TASKS →
1/ Quote the container networking article word for word, from "This article builds" up to and including "by the container.".
2/ Extend the article on container networking, picking up after its final sentence.

TEXT FOR ANALYSIS →
>>>>>
Container from scratch: Networking

Tux logo In the last-but-one article I demonstrated how to use chroot to provide a container with a private filesystem. That filesystem was a complete, but minimal, version of Alpine Linux. Then, in the previous article I showed how to improve the isolation of the container by providing it with private namespaces for processes, mounts, and network identity. That article also touched on the use of private user namespaces and "rootless" containers, although these are not techniques I use in these demonstrations.

This article completes the creation of a basically-workable container, by providing it with its own network namespace. This allows the container to have its own network interface, distinct from that of the host. This interface can be used to communicate with the host and other services. Since the container can only use a specific interface, it can't see general network traffic in the host, or between other containers, unless the host allows it.

I haven't put this subject off until now merely because it's more complicated than the preceding demonstrations -- although it is. I needed first to explain how unshare works, so I could explain why I'm not using unshare in this section.

This article builds on the work of the previous ones in the series. I assume that, if you want to follow the steps yourself, you've set up the container filesystem and scripts as I described before. None of what follows will make sense, or even work, without that preparation.

Overview

At this point, if you've followed the previous articles, you should have a primitive container. We can run a shell in the container like this:

# unshare -mpfu chroot container /bin/start.sh

The script start.sh sets up the container's environment, and then runs a shell as an unprivileged user. I explained in the previous article why the script needs to change to an unprivileged user account, as soon as possible, despite the sandboxing provided by the container.
<<<<<
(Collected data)
>>>>>
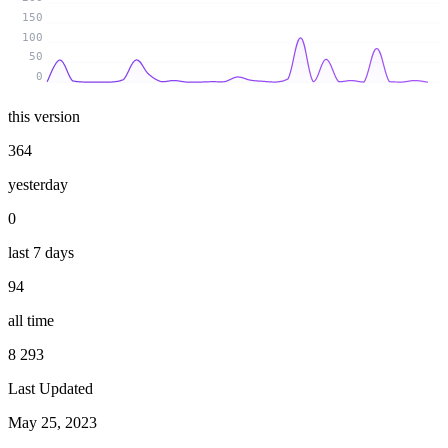
150
100
50
0
this version
364
yesterday
0
last 7 days
94
all time
8 293
Last Updated
May 25, 2023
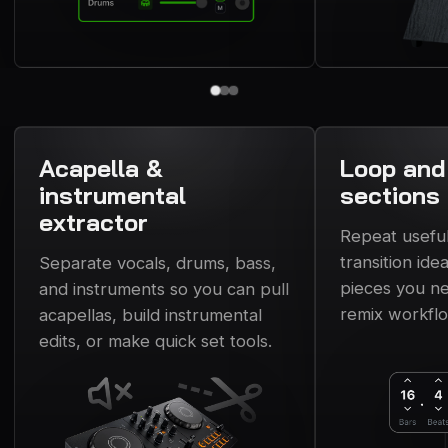
Acapella &
Loop and
instrumental
sections
extractor
Repeat usefu
transition ide
Separate vocals, drums, bass,
pieces you ne
and instruments so you can pull
remix workfl
acapellas, build instrumental
edits, or make quick set tools.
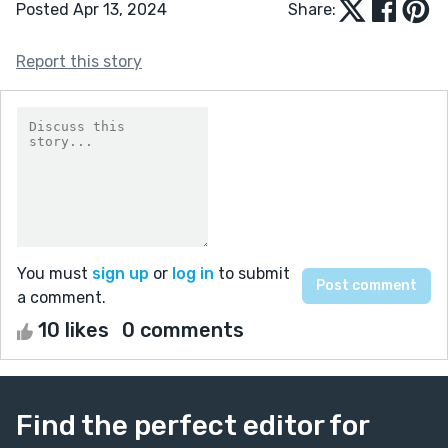
Posted Apr 13, 2024
Share:
Report this story
You must
sign up
or
log in
to submit
a comment.
10 likes
0 comments
Find the perfect editor for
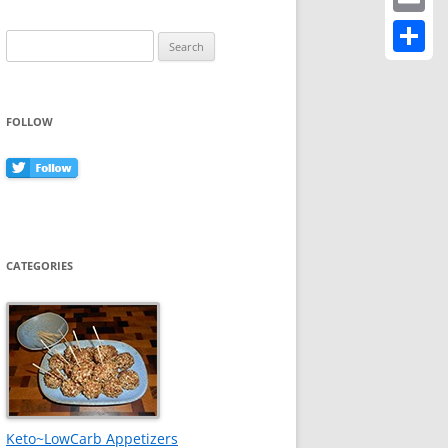
Email
Search
for:
Share
FOLLOW
CATEGORIES
Keto~LowCarb Appetizers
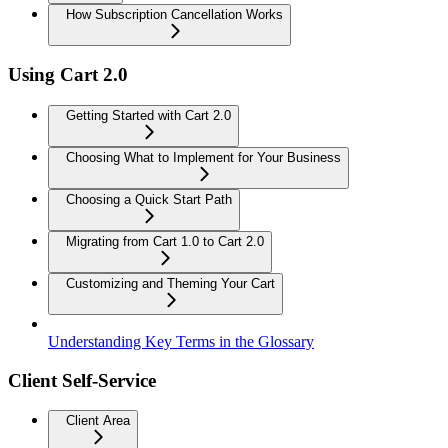
How Subscription Cancellation Works
Using Cart 2.0
Getting Started with Cart 2.0
Choosing What to Implement for Your Business
Choosing a Quick Start Path
Migrating from Cart 1.0 to Cart 2.0
Customizing and Theming Your Cart
Understanding Key Terms in the Glossary
Client Self-Service
Client Area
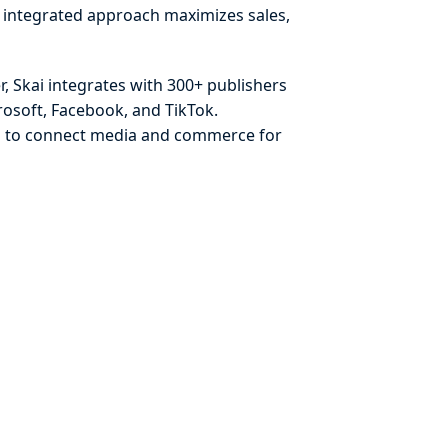
s integrated approach maximizes sales,
, Skai integrates with 300+ publishers
osoft, Facebook, and TikTok.
ds to connect media and commerce for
<<<<<
ANSWERS PROVIDED →
1/
This article builds on the work of the previous ones in the series. I assume that, if you want to follow the steps yourself, you've set up the container filesystem and scripts as I described before. None of what follows will make sense, or even work, without that preparation.

Overview

At this point, if you've followed the previous articles, you should have a primitive container. We can run a shell in the container like this:

# unshare -mpfu chroot container /bin/start.sh

The script start.sh sets up the container's environment, and then runs a shell as an unprivileged user. I explained in the previous article why the script needs to change to an unprivileged user account, as soon as possible, despite the sandboxing provided by the container.

2/
The "proto-container" has its own process list, its own root filesystem, its own list of mounts, and its own hostname. What it doesn't have, yet, is a private network interface. We could define an interface for the container easily enough, but there's every chance it will clash with the host. In any case, in a containerized environment we want to control the channels of communication between containers, both for efficiency and for security.

Linux has a bewildering array of network bridging and tunneling technologies, each with its own strengths and weaknesses. There's a useful summary in this article on Red Hat Developer.

The approach we will follow is to provide a private network namespace, which is initially empty. Then we'll create a 'veth (virtual ethernet) tunnel', placing one end of the tunnel in the container, and the other in the host. This will create a point-to-point network link between container and host. Then we'll set up routes and iptables rules to allow wider communication.

I should point out from the outset that this is only one of many different methods that might be used to create a private network for containers. It probably isn't the most efficient, or the most scalable -- I chose it because I think it's the easiest to understand.

Why we're not using unshare here

unshare -n will provide a child process with a private network namespace. We're already using unshare for all the other private namespaces, but I don't think it will work here.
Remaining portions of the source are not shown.